Abstract
Vision-Dialog Navigation (VDN) requires an agent to ask questions and navigate following the human responses to find target objects. Conventional approaches are only allowed to ask questions at predefined locations, which are built upon expensive dialogue annotations, and inconvenience the real-word human-robot communication and cooperation. In this paper, we propose a Self-Motivated Communication Agent (SCoA) that learns whether and what to communicate with human adaptively to acquire instructive information for realizing dialogue annotation-free navigation and enhancing the transferability in real-world unseen environment. Specifically, we introduce a whether-to-ask (WeTA) policy, together with uncertainty of which action to choose, to indicate whether the agent should ask a question. Then, a what-to-ask (WaTA) policy is proposed, in which, along with the oracle's answers, the agent learns to score question candidates so as to pick up the most informative one for navigation, and meanwhile mimic oracle's answering. Thus, the agent can navigate in a self-Q&A manner even in real-world environment where the human assistance is often unavailable. Through joint optimization of communication and navigation in a unified imitation learning and reinforcement learning framework, SCoA asks a question if necessary and obtains a hint for guiding the agent to move towards the target with less communication cost.

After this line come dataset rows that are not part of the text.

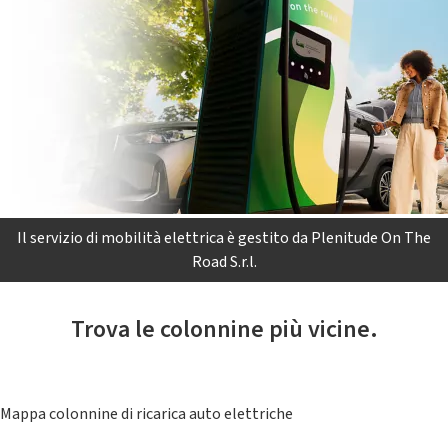
Il servizio di mobilità elettrica è gestito da Plenitude On The
Road S.r.l.
Trova le colonnine più vicine.
Mappa colonnine di ricarica auto elettriche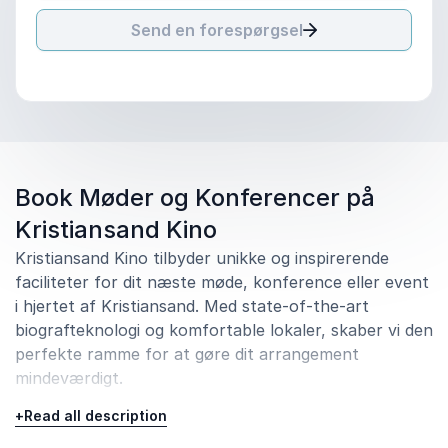
Send en forespørgsel
Book Møder og Konferencer på
Kristiansand Kino
Kristiansand Kino tilbyder unikke og inspirerende
faciliteter for dit næste møde, konference eller event
i hjertet af Kristiansand. Med state-of-the-art
biografteknologi og komfortable lokaler, skaber vi den
perfekte ramme for at gøre dit arrangement
mindeværdigt.
Enestående Oplevelser i Biografens
+
Read all description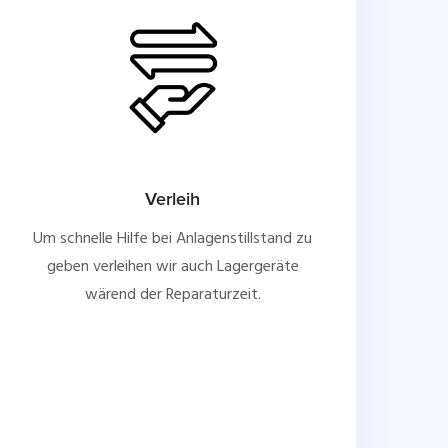
Verleih
Um schnelle Hilfe bei Anlagenstillstand zu
geben verleihen wir auch Lagergeräte
wärend der Reparaturzeit.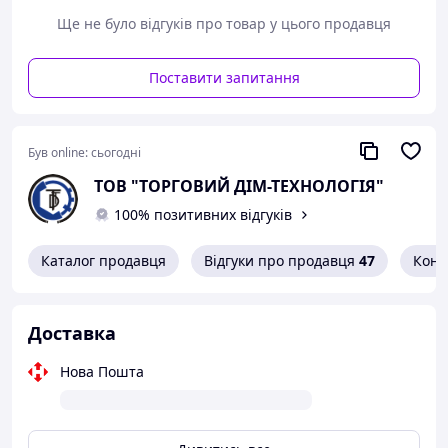
Ще не було відгуків про товар у цього продавця
Поставити запитання
Був online:
сьогодні
ТОВ "ТОРГОВИЙ ДІМ-ТЕХНОЛОГІЯ"
100% позитивних відгуків
Каталог продавця
Відгуки про продавця
47
Конт
Доставка
Нова Пошта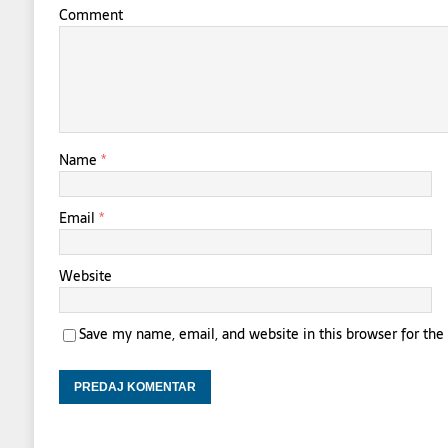
Comment
Name
*
Email
*
Website
Save my name, email, and website in this browser for th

Experiments on seen and unseen environments demonstrate that SCoA shows not only superior performance over existing baselines without dialog annotations, but also competing results compared with rich dialog annotations based counterparts.
Framework
Experiment
Conclusion
In this paper, we propose the Self-Motivated Communication Agent (SCoA) to tackle the challenging problem of inflexible and annotation-dependent communication for real-world vision-dialog navigation by learning to adaptively decide whether and what to communicate with human to acquire instructive information for guiding the navigation. By jointly learning to communicate and navigate, SCoA explores to balance the communication benefit and cost. SCoA significantly outperforms existing baseline methods without dialog annotations, and even achieves comparable performance to the counterparts that use rich dialog annotations as inputs. Our SCoA gets rid of the limitation of expensive language annotations and shows great potential for navigating in real and open-ended environments.